El hombre del relato
Se ha bajado la aplicación WhatsApp y pone un cuidado excesivo en tocar cualquier cosa que no debiera, porque no entiende mucho de eso. Puede ser que espere algún mensaje, y que esa necesidad que lo amiga provisoriamente con la tecnología, sea muy poderosa. Aunque el hombre está solo –lo sabemos– y eso incluye la ausencia de parientes.
Nadie parece esperarlo. Siempre es temprano para él, igual que en un tango.
Al hombre que el narrador entrevé
Le gusta la poesía. Escribe poemas en una máquina Olivetti. Le van saliendo uno tras otro, en un estro romántico, un poco anacrónico. Por lo menos a juicio del narrador, que los lectores deberán percibir y aceptar, ya que el hombre escribe solamente para él y esos poemas no serán leídos nunca.
El hombre produce un ruido antiguo de teclas sobre las hojas de papel a las que impregna de tinta fragante. La tipografía, la disposición, evoca ediciones viejas. Por caso, la Obra Poética de Jorge Luis Borges en la edición de Emecé, de 1964.

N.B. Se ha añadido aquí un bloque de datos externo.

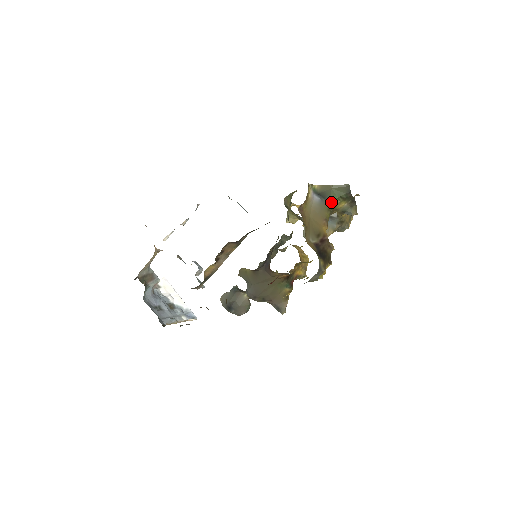
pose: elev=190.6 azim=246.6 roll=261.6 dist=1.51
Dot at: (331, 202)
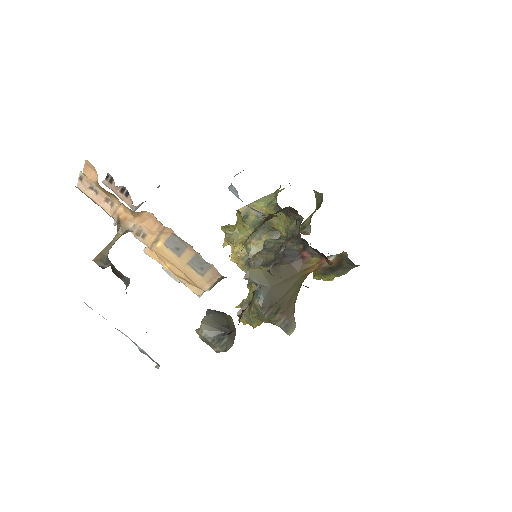
Dot at: occluded
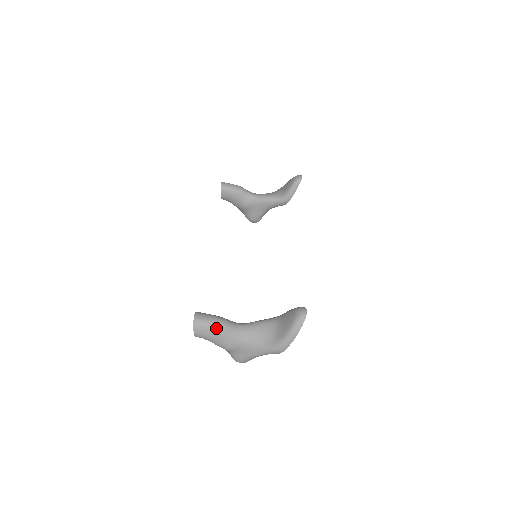
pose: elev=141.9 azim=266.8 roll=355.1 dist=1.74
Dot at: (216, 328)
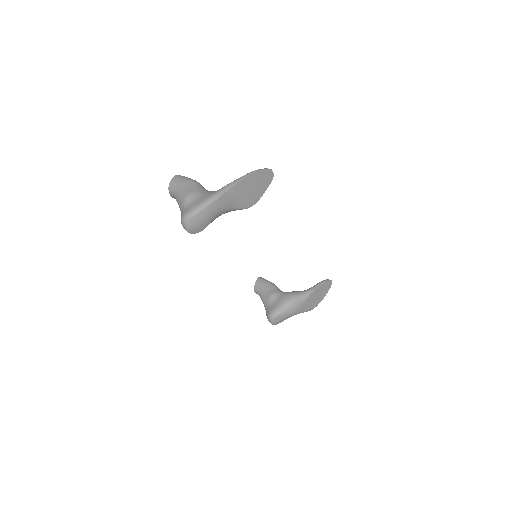
Dot at: (190, 180)
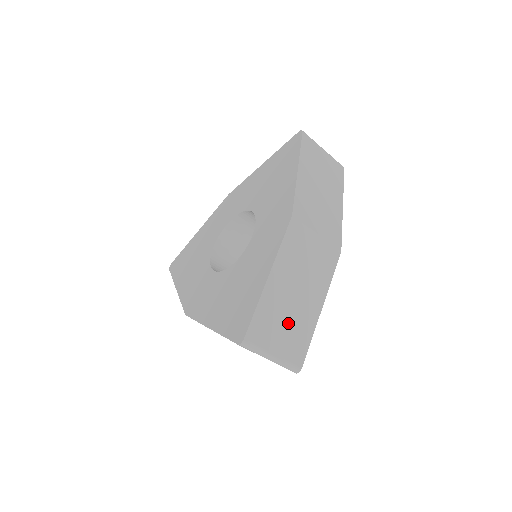
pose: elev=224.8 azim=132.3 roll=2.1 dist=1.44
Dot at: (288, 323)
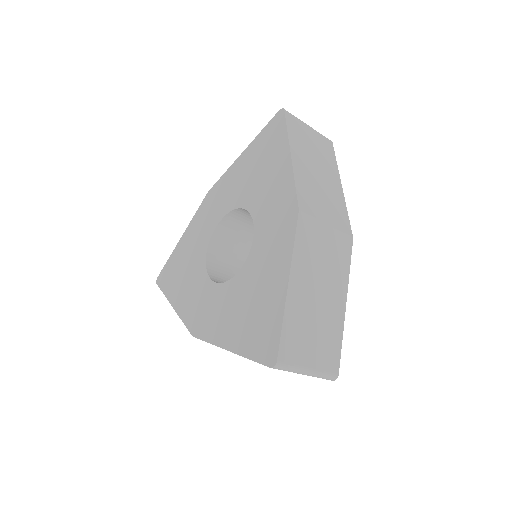
Dot at: (317, 330)
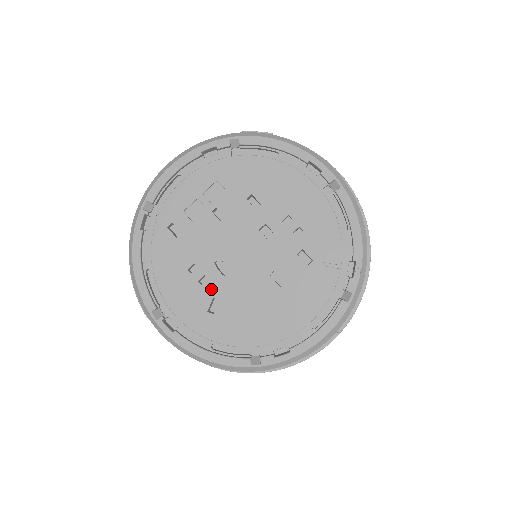
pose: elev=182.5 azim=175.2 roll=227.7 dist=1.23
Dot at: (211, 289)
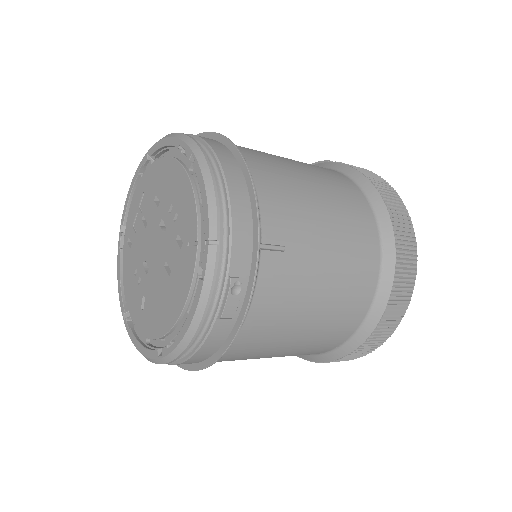
Dot at: (142, 288)
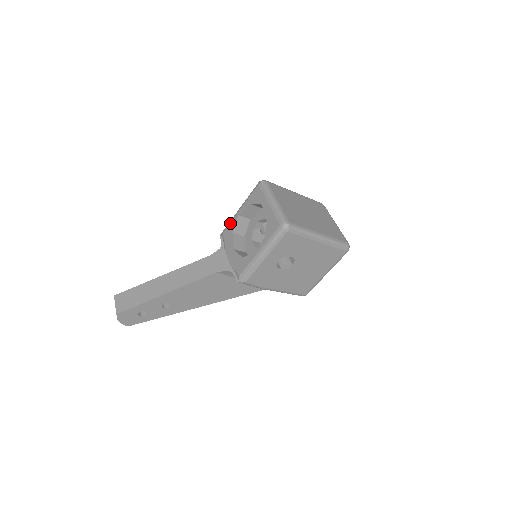
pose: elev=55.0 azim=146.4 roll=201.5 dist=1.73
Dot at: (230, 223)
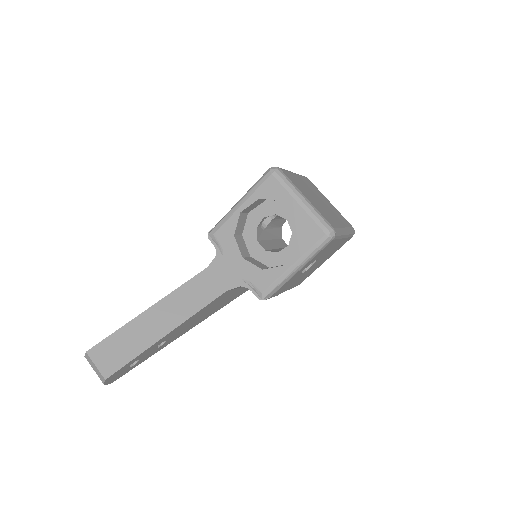
Dot at: (226, 222)
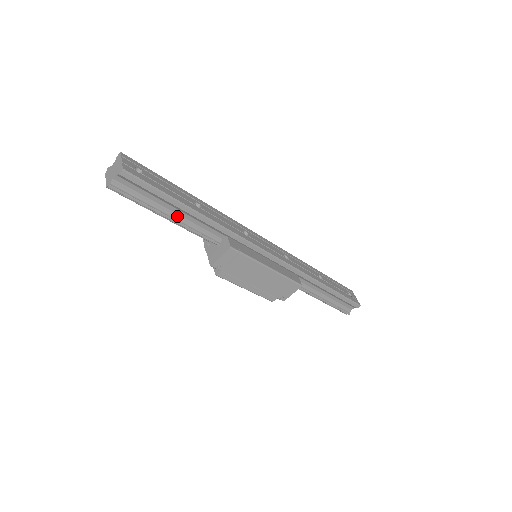
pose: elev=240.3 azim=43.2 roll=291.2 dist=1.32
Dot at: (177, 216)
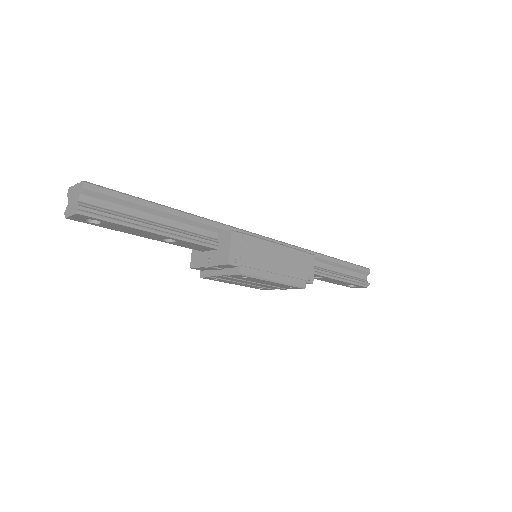
Dot at: (163, 225)
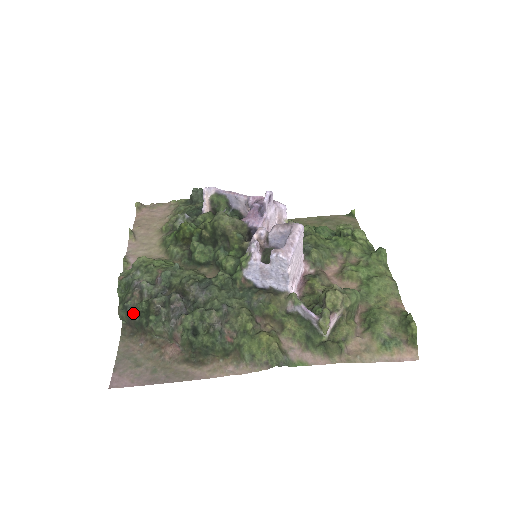
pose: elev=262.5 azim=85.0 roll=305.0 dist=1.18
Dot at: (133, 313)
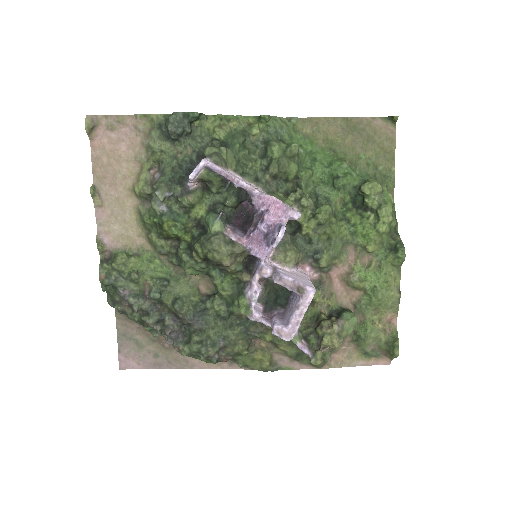
Dot at: (125, 314)
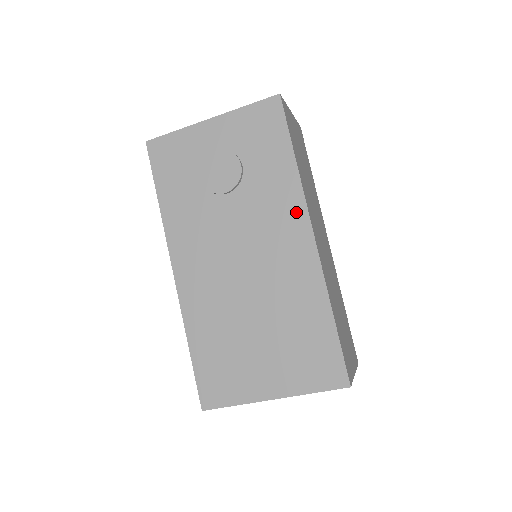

En la contraseña de los nombres, en el juego de los referentes, en la astilla de realidad que hiere un verso, acaso un verso que le ha salido bien, en el diálogo con otros textos, el hombre dibuja un gesto contra el mundo y, quizá también, contra su cronología personal.
Este hombre que el narrador mira
Como un espía, es un actor de un teatro modesto. Una obra que rige un solo acto en la que el tiempo parece suspendido; es un hombre de otro mundo, pero no se ha perdido de éste todavía. Tiene una azalea que respira en el balcón y conoce cómo van las cosas que ha puesto en suspenso. No le importa el ruido de la noche ni los gritos, ni la música de los altoparlantes que hacen retumbar las paredes de la casa, retemblar el cristal de la ventana.
Como el sueño se le niega, suele esperar despierto el comienzo del día. Las noticias le resbalan, muestra indiferencia hasta por el humo que invadió la ciudad y ofrece lágrimas y quejas y –créase o no– algunos textos que salen de la bronca colectiva.
La queja no es el fuerte de este hombre.
El hombre que el narrador ha manipulado
Tiene rituales fijos, horarios que le marca el tiempo inútil. Recorre librerías, funciones de cine no comercial para estar solo, museos. Ocasionalmente se ve con algún amigo, siempre y cuando conserven anécdotas comunes y recuerdos similares.
El hombre, frente a la taza de café, frente a su amigo, piensa que sería necesario darle a leer sus poemas antes de que la memoria se extravíe por completo o, lo que es peor, que lo devore a él por entero. Sin embargo, desiste. Regresa a su casa, echa un poco de agua en la maceta. (¿Guardará o romperá los papeles que contienen los poemas?).
El hombre se pondrá un pijama y se quedará quieto, mirando el teléfono, la aplicación abierta en uno de los pocos contactos que ha cargado, esperando que bajo el nombre de la mujer se ilumine esa palabrita milagrosa, intermitente. Un gerundio, más que un presente continuo.